Prévention et répression de la traite des êtres humains : Le député Anyolitho plaide pour le recours à la peine de mort
Le député national Serge Anyolitho souhaite que la peine de mort soit considérée dans la répression de la traite des êtres humains.
Cet élu national l’a déclaré dans son intervention de ce vendredi 10 juin lors d’une plénière consacrée au projet de loi modifiant et complétant le décret du 30 janvier 1940 portant sur le code pénal congolais en matière de prévention et de répression de la traite des personnes.
Pour cet élu de l’Ituri, l’Etat doit être féroce à l’égard de ceux qui se livrent à cette pratique en République démocratique du Congo, notamment dans l’Est du pays.

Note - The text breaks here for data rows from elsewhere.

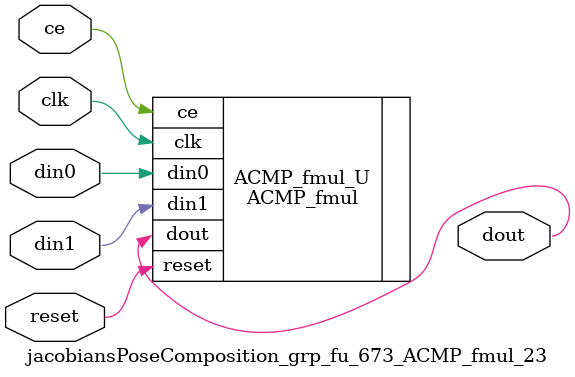
<source format=v>

`timescale 1 ns / 1 ps
module jacobiansPoseComposition_grp_fu_673_ACMP_fmul_23(
    clk,
    reset,
    ce,
    din0,
    din1,
    dout);

parameter ID = 32'd1;
parameter NUM_STAGE = 32'd1;
parameter din0_WIDTH = 32'd1;
parameter din1_WIDTH = 32'd1;
parameter dout_WIDTH = 32'd1;
input clk;
input reset;
input ce;
input[din0_WIDTH - 1:0] din0;
input[din1_WIDTH - 1:0] din1;
output[dout_WIDTH - 1:0] dout;



ACMP_fmul #(
.ID( ID ),
.NUM_STAGE( 4 ),
.din0_WIDTH( din0_WIDTH ),
.din1_WIDTH( din1_WIDTH ),
.dout_WIDTH( dout_WIDTH ))
ACMP_fmul_U(
    .clk( clk ),
    .reset( reset ),
    .ce( ce ),
    .din0( din0 ),
    .din1( din1 ),
    .dout( dout ));

endmodule

</source>
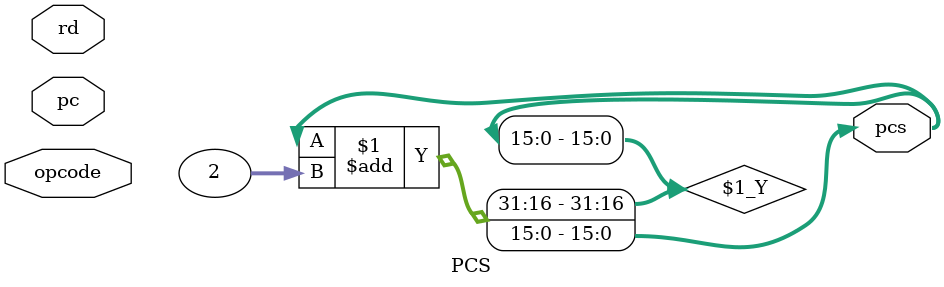
<source format=v>
module PCS(
    input [3:0] opcode,
    input [3:0] rd, // Destination register
    input [15:0] pc,
	//for now just displaying output pc
	output [15:0] pcs
);  
        
                // Increment PC by 2 and save it to the specified register
                assign  pcs = pcs + 2;
                // Store the result in the destination register rd			
                
                // reg_file[rd] <= next_pc;
            
endmodule

</source>
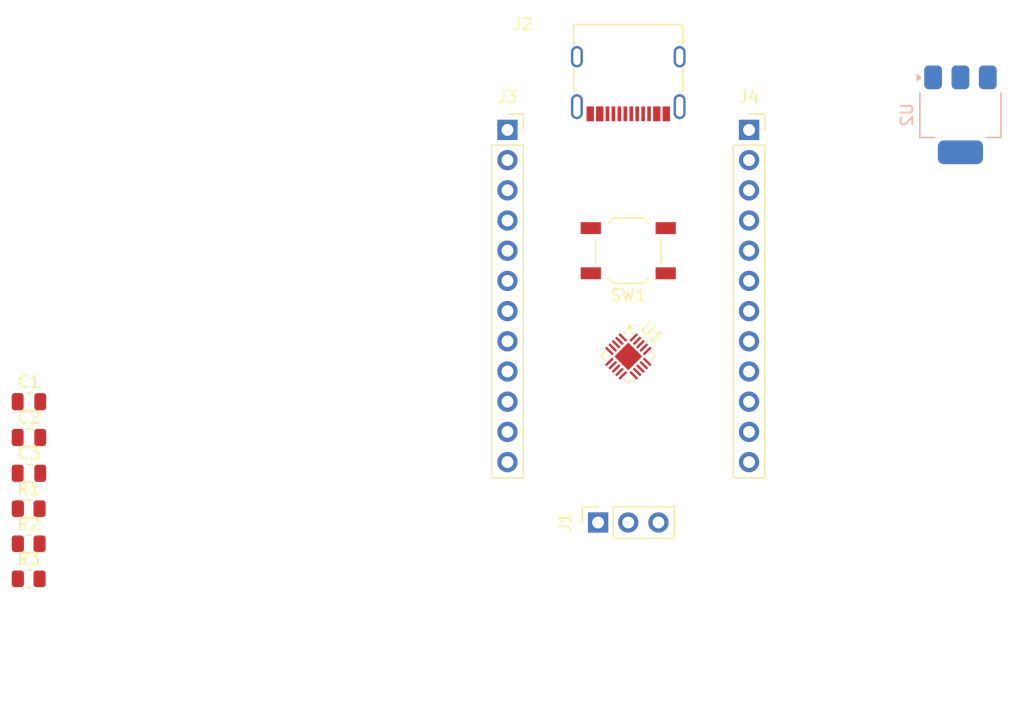
<source format=kicad_pcb>
(kicad_pcb
	(version 20240108)
	(generator "pcbnew")
	(generator_version "8.0")
	(general
		(thickness 1.6)
		(legacy_teardrops no)
	)
	(paper "A4")
	(layers
		(0 "F.Cu" signal)
		(31 "B.Cu" signal)
		(32 "B.Adhes" user "B.Adhesive")
		(33 "F.Adhes" user "F.Adhesive")
		(34 "B.Paste" user)
		(35 "F.Paste" user)
		(36 "B.SilkS" user "B.Silkscreen")
		(37 "F.SilkS" user "F.Silkscreen")
		(38 "B.Mask" user)
		(39 "F.Mask" user)
		(40 "Dwgs.User" user "User.Drawings")
		(41 "Cmts.User" user "User.Comments")
		(42 "Eco1.User" user "User.Eco1")
		(43 "Eco2.User" user "User.Eco2")
		(44 "Edge.Cuts" user)
		(45 "Margin" user)
		(46 "B.CrtYd" user "B.Courtyard")
		(47 "F.CrtYd" user "F.Courtyard")
		(48 "B.Fab" user)
		(49 "F.Fab" user)
		(50 "User.1" user)
		(51 "User.2" user)
		(52 "User.3" user)
		(53 "User.4" user)
		(54 "User.5" user)
		(55 "User.6" user)
		(56 "User.7" user)
		(57 "User.8" user)
		(58 "User.9" user)
	)
	(setup
		(pad_to_mask_clearance 0)
		(allow_soldermask_bridges_in_footprints no)
		(pcbplotparams
			(layerselection 0x00010fc_ffffffff)
			(plot_on_all_layers_selection 0x0000000_00000000)
			(disableapertmacros no)
			(usegerberextensions no)
			(usegerberattributes yes)
			(usegerberadvancedattributes yes)
			(creategerberjobfile yes)
			(dashed_line_dash_ratio 12.000000)
			(dashed_line_gap_ratio 3.000000)
			(svgprecision 4)
			(plotframeref no)
			(viasonmask no)
			(mode 1)
			(useauxorigin no)
			(hpglpennumber 1)
			(hpglpenspeed 20)
			(hpglpendiameter 15.000000)
			(pdf_front_fp_property_popups yes)
			(pdf_back_fp_property_popups yes)
			(dxfpolygonmode yes)
			(dxfimperialunits yes)
			(dxfusepcbnewfont yes)
			(psnegative no)
			(psa4output no)
			(plotreference yes)
			(plotvalue yes)
			(plotfptext yes)
			(plotinvisibletext no)
			(sketchpadsonfab no)
			(subtractmaskfromsilk no)
			(outputformat 1)
			(mirror no)
			(drillshape 1)
			(scaleselection 1)
			(outputdirectory "")
		)
	)
	(net 0 "")
	(net 1 "/PPBUS_5V_USB")
	(net 2 "GND")
	(net 3 "/PPBUS_3V3")
	(net 4 "/PD1")
	(net 5 "Net-(J2-CC1)")
	(net 6 "/PD4")
	(net 7 "/PD3")
	(net 8 "unconnected-(J2-SBU1-PadA8)")
	(net 9 "unconnected-(J2-SBU2-PadB8)")
	(net 10 "Net-(J2-CC2)")
	(net 11 "/OSCO")
	(net 12 "/PD0")
	(net 13 "/PC1")
	(net 14 "/PC4")
	(net 15 "/PC0")
	(net 16 "/NRST")
	(net 17 "/OSCI")
	(net 18 "/PC2")
	(net 19 "/PC3")
	(net 20 "/MISO")
	(net 21 "/PD5")
	(net 22 "/PC5")
	(net 23 "/PD6")
	(net 24 "/MOSI")
	(net 25 "/PD2")
	(footprint "Capacitor_SMD:C_0805_2012Metric" (layer "F.Cu") (at 74.05 66.98))
	(footprint "Resistor_SMD:R_0805_2012Metric" (layer "F.Cu") (at 74.03 69.96))
	(footprint "Resistor_SMD:R_0805_2012Metric" (layer "F.Cu") (at 74.03 75.86))
	(footprint "Capacitor_SMD:C_0805_2012Metric" (layer "F.Cu") (at 74.05 63.97))
	(footprint "Button_Switch_SMD:SW_SPST_TL3342" (layer "F.Cu") (at 124.46 48.26 180))
	(footprint "Resistor_SMD:R_0805_2012Metric" (layer "F.Cu") (at 74.03 72.91))
	(footprint "Capacitor_SMD:C_0805_2012Metric" (layer "F.Cu") (at 74.05 60.96))
	(footprint "Package_DFN_QFN:QFN-20-1EP_3x3mm_P0.4mm_EP1.65x1.65mm" (layer "F.Cu") (at 124.46 57.15 -45))
	(footprint "Connector_USB:USB_C_Receptacle_G-Switch_GT-USB-7010ASV" (layer "F.Cu") (at 124.46 33.02 180))
	(footprint "Connector_PinSocket_2.54mm:PinSocket_1x03_P2.54mm_Vertical" (layer "F.Cu") (at 121.92 71.12 90))
	(footprint "Connector_PinSocket_2.54mm:PinSocket_1x12_P2.54mm_Vertical" (layer "F.Cu") (at 114.3 38.1))
	(footprint "Connector_PinSocket_2.54mm:PinSocket_1x12_P2.54mm_Vertical" (layer "F.Cu") (at 134.62 38.1))
	(footprint "Package_TO_SOT_SMD:SOT-223-3_TabPin2" (layer "B.Cu") (at 152.4 36.83 -90))
	(gr_line
		(start 114.3 38.1)
		(end 134.62 38.1)
		(stroke
			(width 0.1)
			(type default)
		)
		(layer "User.2")
		(uuid "08089c3b-6646-4772-a398-05a7e54dbb6b")
	)
	(gr_line
		(start 114.3 66.04)
		(end 134.62 66.04)
		(stroke
			(width 0.1)
			(type default)
		)
		(layer "User.2")
		(uuid "591d3d56-2a38-4bba-b41e-97b3e2fcd829")
	)
	(gr_line
		(start 124.46 38.1)
		(end 124.46 66.04)
		(stroke
			(width 0.1)
			(type default)
		)
		(layer "User.2")
		(uuid "e620b712-e73f-497c-9c12-58bf16c94dcd")
	)
)

</source>
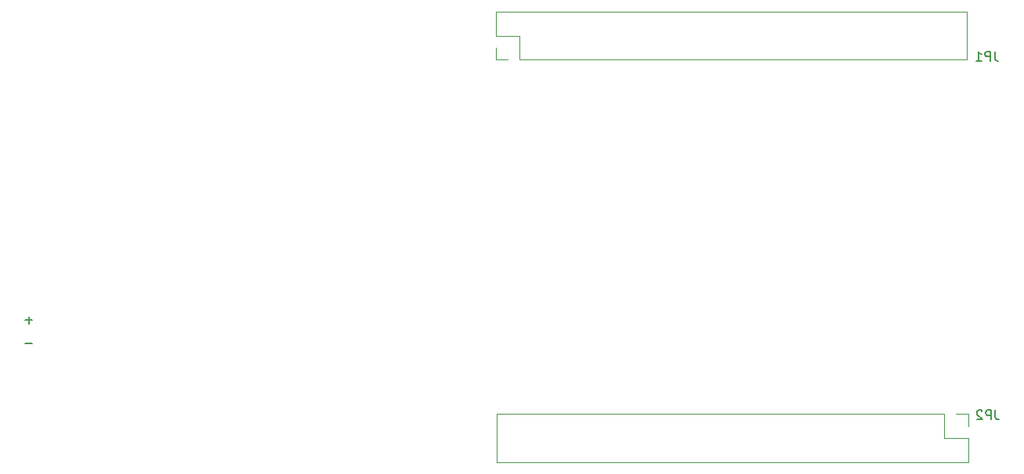
<source format=gbo>
G04 #@! TF.GenerationSoftware,KiCad,Pcbnew,(5.1.4-0-10_14)*
G04 #@! TF.CreationDate,2019-12-13T09:04:00-05:00*
G04 #@! TF.ProjectId,Robot,526f626f-742e-46b6-9963-61645f706362,rev?*
G04 #@! TF.SameCoordinates,Original*
G04 #@! TF.FileFunction,Legend,Bot*
G04 #@! TF.FilePolarity,Positive*
%FSLAX46Y46*%
G04 Gerber Fmt 4.6, Leading zero omitted, Abs format (unit mm)*
G04 Created by KiCad (PCBNEW (5.1.4-0-10_14)) date 2019-12-13 09:04:00*
%MOMM*%
%LPD*%
G04 APERTURE LIST*
%ADD10C,0.120000*%
%ADD11C,0.150000*%
G04 APERTURE END LIST*
D10*
X65730000Y-44870000D02*
X65730000Y-43540000D01*
X65730000Y-43540000D02*
X64400000Y-43540000D01*
X65730000Y-46140000D02*
X63130000Y-46140000D01*
X63130000Y-46140000D02*
X63130000Y-43540000D01*
X63130000Y-43540000D02*
X14810000Y-43540000D01*
X14810000Y-48740000D02*
X14810000Y-43540000D01*
X65730000Y-48740000D02*
X14810000Y-48740000D01*
X65730000Y-48740000D02*
X65730000Y-46140000D01*
X14670000Y-3840000D02*
X14670000Y-5170000D01*
X14670000Y-5170000D02*
X16000000Y-5170000D01*
X14670000Y-2570000D02*
X17270000Y-2570000D01*
X17270000Y-2570000D02*
X17270000Y-5170000D01*
X17270000Y-5170000D02*
X65590000Y-5170000D01*
X65590000Y30000D02*
X65590000Y-5170000D01*
X14670000Y30000D02*
X65590000Y30000D01*
X14670000Y30000D02*
X14670000Y-2570000D01*
D11*
X-35434047Y-35911428D02*
X-36195952Y-35911428D01*
X-35434047Y-33371428D02*
X-36195952Y-33371428D01*
X-35815000Y-33752380D02*
X-35815000Y-32990476D01*
X68648333Y-43122380D02*
X68648333Y-43836666D01*
X68695952Y-43979523D01*
X68791190Y-44074761D01*
X68934047Y-44122380D01*
X69029285Y-44122380D01*
X68172142Y-44122380D02*
X68172142Y-43122380D01*
X67791190Y-43122380D01*
X67695952Y-43170000D01*
X67648333Y-43217619D01*
X67600714Y-43312857D01*
X67600714Y-43455714D01*
X67648333Y-43550952D01*
X67695952Y-43598571D01*
X67791190Y-43646190D01*
X68172142Y-43646190D01*
X67219761Y-43217619D02*
X67172142Y-43170000D01*
X67076904Y-43122380D01*
X66838809Y-43122380D01*
X66743571Y-43170000D01*
X66695952Y-43217619D01*
X66648333Y-43312857D01*
X66648333Y-43408095D01*
X66695952Y-43550952D01*
X67267380Y-44122380D01*
X66648333Y-44122380D01*
X68583333Y-4307380D02*
X68583333Y-5021666D01*
X68630952Y-5164523D01*
X68726190Y-5259761D01*
X68869047Y-5307380D01*
X68964285Y-5307380D01*
X68107142Y-5307380D02*
X68107142Y-4307380D01*
X67726190Y-4307380D01*
X67630952Y-4355000D01*
X67583333Y-4402619D01*
X67535714Y-4497857D01*
X67535714Y-4640714D01*
X67583333Y-4735952D01*
X67630952Y-4783571D01*
X67726190Y-4831190D01*
X68107142Y-4831190D01*
X66583333Y-5307380D02*
X67154761Y-5307380D01*
X66869047Y-5307380D02*
X66869047Y-4307380D01*
X66964285Y-4450238D01*
X67059523Y-4545476D01*
X67154761Y-4593095D01*
M02*

</source>
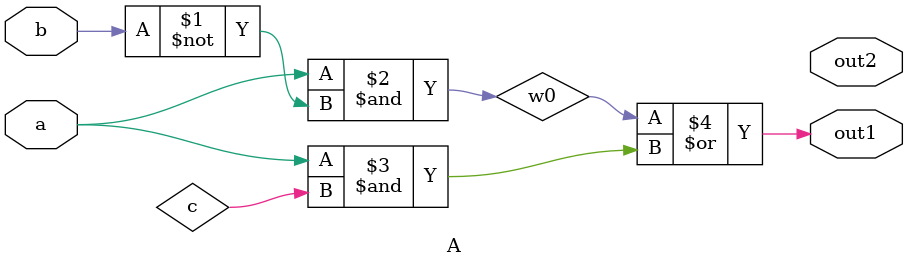
<source format=v>
module A(output out1, out2, input a, b);

// NOT: ~
// AND: &
// OR:  |
// order of operations: ()

//example: 
  wire w0;
  assign w0 = a & ~b;
  assign out1 = w0 | (a & c);


endmodule
</source>
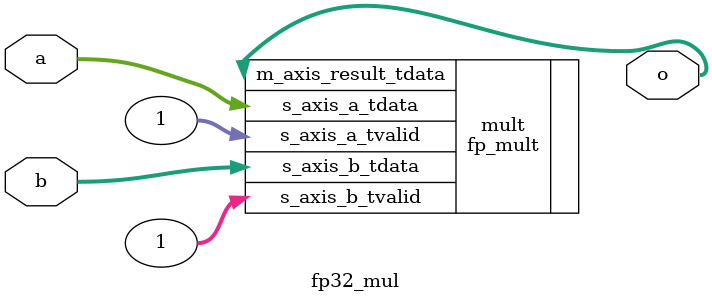
<source format=v>
`timescale 1ns / 1ps


module fp32_mul (
    input wire [31:0] a,  // FP32 input A
    input wire [31:0] b,  // FP32 input B
    output  [31:0] o   // FP32 output (A * B)
);

 fp_mult mult(.s_axis_a_tdata(a),.s_axis_a_tvalid(1),.s_axis_b_tvalid(1),.s_axis_b_tdata(b),.m_axis_result_tdata(o));

    
endmodule


</source>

La peine d’emprisonnement à vie n’est plus suffisante, estime-t-il.
Il demande de ce fait que le législateur y ajoute la peine de mort. “Nos prisons ne sont pas vraiment sécurisées, ces personnes qui ont commis des crimes graves qui portent atteinte à la vie humaine peuvent s’échapper par malheur et se retrouver quand même dans la société, elles peuvent aussi bénéficier de l’amnistie ou même de la grâce » a prévenu cet élu.
« Je pense qu’il faut être dur parfois, en plus de la peine de perpétuité, j’aurais aimé qu’on brave la peur en intégrant aussi la peine de mort » ajoute-t-il.
En RDC, qui est un pays qui fait face à toutes les formes de violations des droits de l’homme par les groupes armés où les femmes sont violées, les enfants et les jeunes sont parfois recrutés de force dans les milices et les jeunes filles exploitées contre leur gré dans la prostitution, la loi prévoit une lourde peine de prison à vie pour les personnes impliquées dans la traite des êtres humains.